To introduce each method I will use a data set that has three independent variables (radiation, temperature and wind) and one dependent variable (ozone level).(1) The underlying goal in regression is to find the best regression model using radiation, temperature, and wind to predict ozone level. In variable selection we try to identify a simple model that performs just as good as the full model.
Classical linear regression approaches used to select a best model are stepwise, forward selection, and backward elimination. In each of these approaches variables are included or removed from the model in an iterative process according to a significance criterion. Another approach is comparing all possible subsets of the variable using Mallow’s Cp and R2 as a criterion. In the ozone data the best subset model with one variable is temperature and the best subset model with two variables is temperature and wind. By comparing Mallow’s Cp and R2, we see a big improvement from the one variable model to the two variable model and only a small improvement when we go from the best two variable model to the full three variable model. Based on this approach we would choose our model to be the two variable model that includes temperature and wind. Stepwise variable selection agrees with this conclusion.
Using classification and regression trees (CART) the data is continuously split into homogeneous subsets. Each possible split for each available independent variable is evaluated in a computationally intensive search. The “best” tree contains binary splits chosen according to an optimality criterion. At each end node of the tree a mean is fit to each subset of data. To use CART for variable selection we identify those variables on the splits of the tree and use them in the regression model. In the case of the ozone data temperature, wind, and radiation are all used to split the data and therefore would be selected to use in our final regression model.
Treed regression is very similar to CART in that it also splits the data into homogeneous groups. However rather than fitting a mean to each node of the tree, a simple linear model is used. This essentially reduces the number of splits that will occur. Similar to CART the variables that we select for our regression model are those that appear in the splits and those that appear in the simple regression at each node. The treed regression for the ozone data includes all three variables that again would be used for our regression model.
The two concerns tested in this research were tree-based models’ preference toward “steep” variables rather than “significant” variables and how tree-based models are affected by “spurious” variables as opposed to their effect on regression models. The first simulated model created had an underlying relationship of Y=5X,+X2+E. This model was designed to test how the two tree-based methods would respond to a “steep” variable (X,). The second model we simulated had an underlying relationship of Y=5X,+3X2+X3+E. An additional random variable X4 was provided that had no relationship to our dependent variable Y. This model was designed to test the effect of a “spurious” variable (X4) and multiple levels of variable steepness on our three variable selection methods.
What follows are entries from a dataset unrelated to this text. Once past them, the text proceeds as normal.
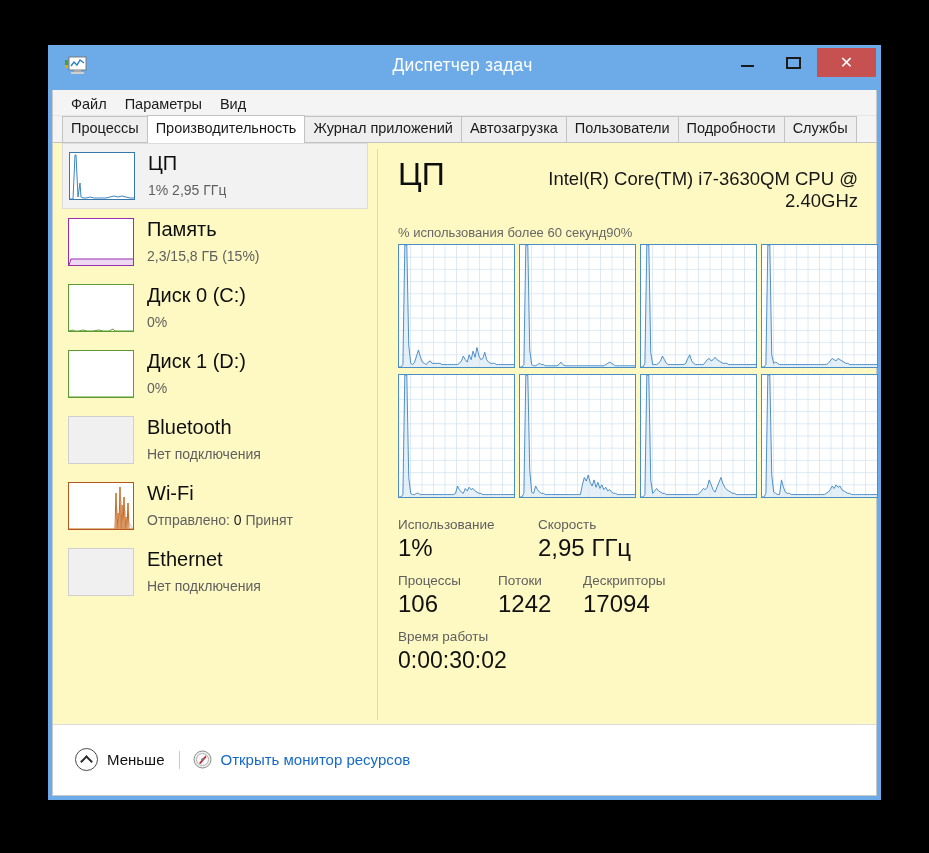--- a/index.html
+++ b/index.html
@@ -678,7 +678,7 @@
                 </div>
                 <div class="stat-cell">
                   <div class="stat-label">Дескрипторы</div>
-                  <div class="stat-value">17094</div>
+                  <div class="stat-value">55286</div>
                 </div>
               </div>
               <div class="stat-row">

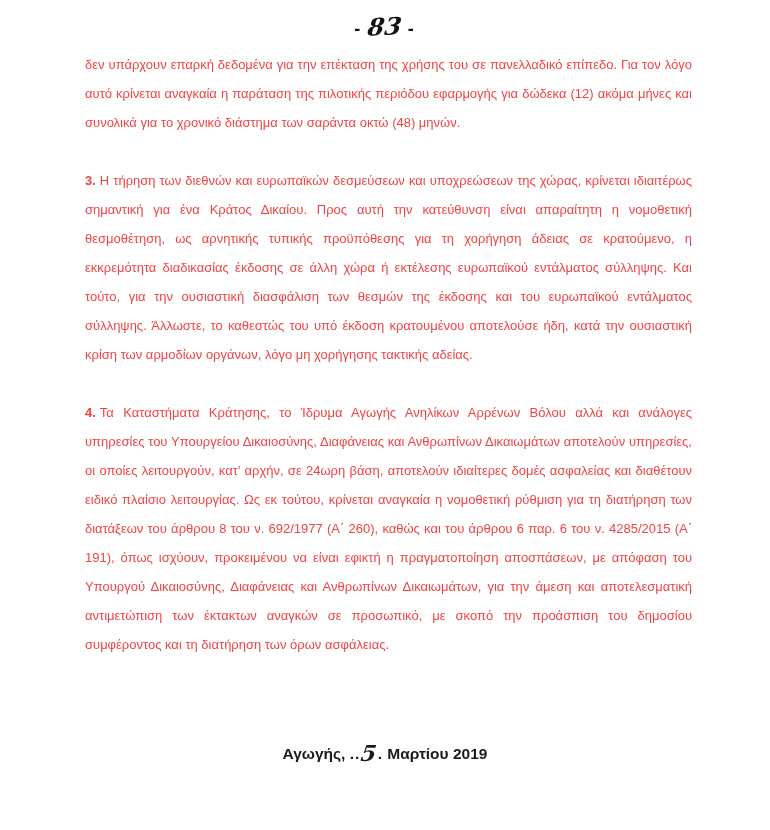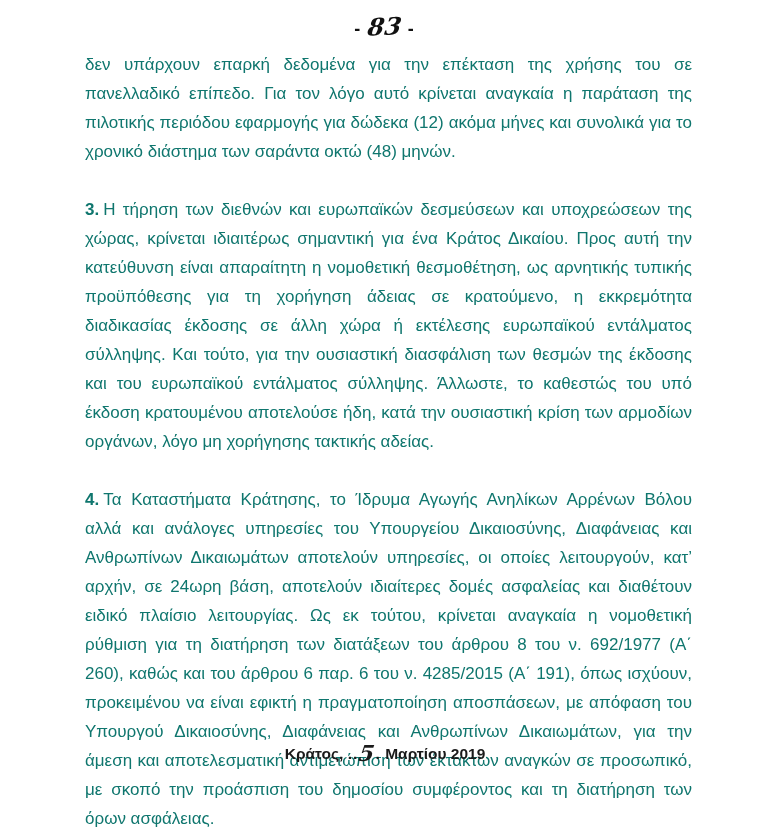--- a/index.html
+++ b/index.html
@@ -47,11 +47,11 @@
     right: 78px;
   }
   .para {
-    font-size: 17px;
+    font-size: 13px;
     line-height: 29px;
     text-align: justify;
     margin: 0 0 29px 0;
-    color: #0f766e;
+    color: #ef4444;
   }
   .para .para-number {
     font-weight: bold;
The simulation results of a thousand samples are contained in Table 1. Treed Regression I split the data at one level while Treed Regression 2 was allowed to split the data at two levels. The results for model I show the least squares and treed regression picked the correct model every time. However, CART picked the correct model only a little more than half the time. This is due to CART’s bias toward steeper variables. Our results from model 2 show that least squares again does a very good job at choosing the correct model. Treed regression breaks down in this model and favors the two steepest variables. As with model 1, CART choses the right model about half the time in model 2. Another interesting thing to notice about CART is that about 10% of the time it includes our “spurious” variable X4. This suggests that CART has a tendency to attempt to find a model when none is present.
From these simulations we can conclude that both tree based models (CART and treed regression) are highly influenced by steep variables and often neglect other variables. In addition CART includes spurious variables by over modeling. Therefore we recommend that tree-based models should not be used as methods of variable selection for least squares prediction models. Traditional methods have been demonstrated to be much more effective.
1) Cleveland, William S. (1994), The Elements of Graphing Data, New Jersey: Hobart Press.